There is usually little doubt about who has more power in these for-profit/non-profit relationships, especially when the two sides come into conflict. We only have to witness the recent headlines about Apollo CEO Mark Rowan, hedge fund founder Leon Cooperman, and other billionaires threatening to halt donations to universities over their response to the crises in Israel and Gaza.
It is true that the for-profit/non-profit relationship is not always full of conflict. Mackenzie Scott, the record-setting philanthropist who gave away more than $14 billion of her Amazon fortune in three years, has won widespread praise for the unrestricted nature of her giving to nonprofits. Scott has also publicly acknowledged and wrestled with our inherent power imbalance “But they have money” The Age, writing in 2021: “Putting major donors at the center of stories of social progress is a distortion of their role. We are trying to give away the wealth that has been enabled by systems that need to change.
Silicon Valley in particular has tried to “disrupt” the traditional relationship between funder and funded in recent years – most notably through its embrace of “effective altruism,” a controversial philosophical movement that is essentially a radical form of utilitarianism. But his effective altruism has been tainted by his association with a prominent hero, Sam Bankman Fried, the now-disgraced founder of FTX, who was convicted of stealing billions from customers of his cryptocurrency exchange. And now it’s also playing a supporting role in the current corporate drama: Other supporters of effective altruism include some of the OpenAI board members who fired Altman.

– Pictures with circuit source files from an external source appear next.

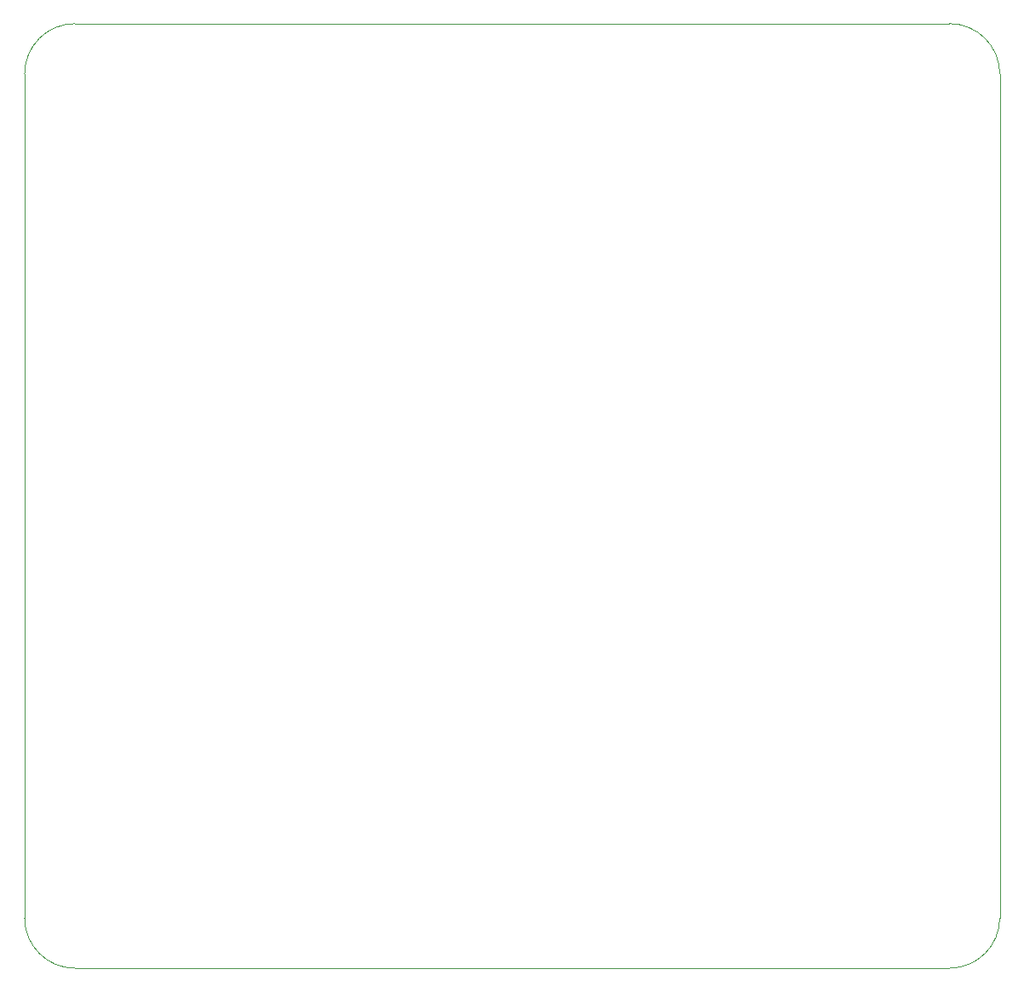
<source format=gbr>
G04 #@! TF.GenerationSoftware,KiCad,Pcbnew,(5.1.7-0-10_14)*
G04 #@! TF.CreationDate,2020-11-21T12:18:44-08:00*
G04 #@! TF.ProjectId,Main PCB,4d61696e-2050-4434-922e-6b696361645f,1*
G04 #@! TF.SameCoordinates,Original*
G04 #@! TF.FileFunction,Profile,NP*
%FSLAX46Y46*%
G04 Gerber Fmt 4.6, Leading zero omitted, Abs format (unit mm)*
G04 Created by KiCad (PCBNEW (5.1.7-0-10_14)) date 2020-11-21 12:18:44*
%MOMM*%
%LPD*%
G01*
G04 APERTURE LIST*
G04 #@! TA.AperFunction,Profile*
%ADD10C,0.038100*%
G04 #@! TD*
G04 APERTURE END LIST*
D10*
X-15000000Y-66000000D02*
G75*
G02*
X-20000000Y-61000000I0J5000000D01*
G01*
X-20000000Y23000000D02*
G75*
G02*
X-15000000Y28000000I5000000J0D01*
G01*
X72000000Y28000000D02*
G75*
G02*
X77000000Y23000000I0J-5000000D01*
G01*
X77000000Y-61000000D02*
G75*
G02*
X72000000Y-66000000I-5000000J0D01*
G01*
X72000000Y28000000D02*
X-15000000Y28000000D01*
X77000000Y-61000000D02*
X77000000Y23000000D01*
X-15000000Y-66000000D02*
X72000000Y-66000000D01*
X-20000000Y23000000D02*
X-20000000Y-61000000D01*
M02*

</source>
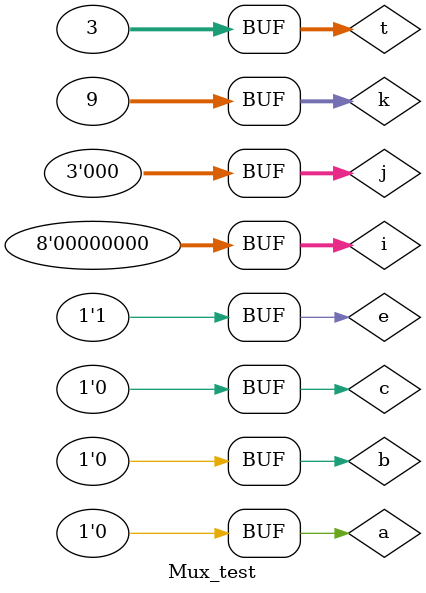
<source format=v>
`timescale 1ns/1ns
module Mux_test();
   reg a,b,c,e;
	reg [7:0]i;
	reg [2:0]j;
	wire y,y_inverted;
	integer k,t;
	multiplexer8_1 Mux1(y,y_inverted,i,a,b,c,e);
	//to demonstrate the soundness of 8-1 multiplexer, each port of i will consecutively load 
	// a distinct three-bit serie according to it's position in i as {a,b,c} switches to it.
	initial begin
	  i=0; {e,a,b,c}=0;
	  
	 
	  for(k=0;k<9;k=k+1)
	    begin
		 j=k;
		 for(t=0;t<3;t=t+1)
		   begin
			 {e,a,b,c}=k;
			//each i[k] will load a three-bit distinct serie 
		  i[k]=j[2-t];
	
	$monitor("i[7]=%d, i[6]=%d, i[5]=%d, i[4]=%d, i[3]=%d, i[2]=%d, i[1]=%d, i[0]=%d, a=%d, b=%d, c=%d, e=%d, y=%d,y_inverted=%d",i[7],i[6],i[5],i[4],i[3],i[2],i[1],i[0],a,b,c,e,y,y_inverted); 
		  
			#10;
			 end
			  i[k]=0;
		 end
	 end
	  
	
	endmodule
</source>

However, some charities have figured out how to coexist with their money-making operations under one corporate roof. As Felix Salmon points out at Axios, Patagonia and Novo Nordisk are two other examples of organizations in which nonprofits use money earned by an affiliate to fund their operations.
But “OpenAI differs from this model,” Salmon wrote, in that nonprofits and for-profits pursue fundamentally mismatched goals. He concludes that of the various constituencies that existed until Friday as one of the OpenAI companies, “none of their interests were completely aligned.”
So, whenever the dust settles on OpenAI, and wherever Altman, its board members, and its investors end up, it seems unlikely that nonprofit interests will come to the fore. After all: they have no money.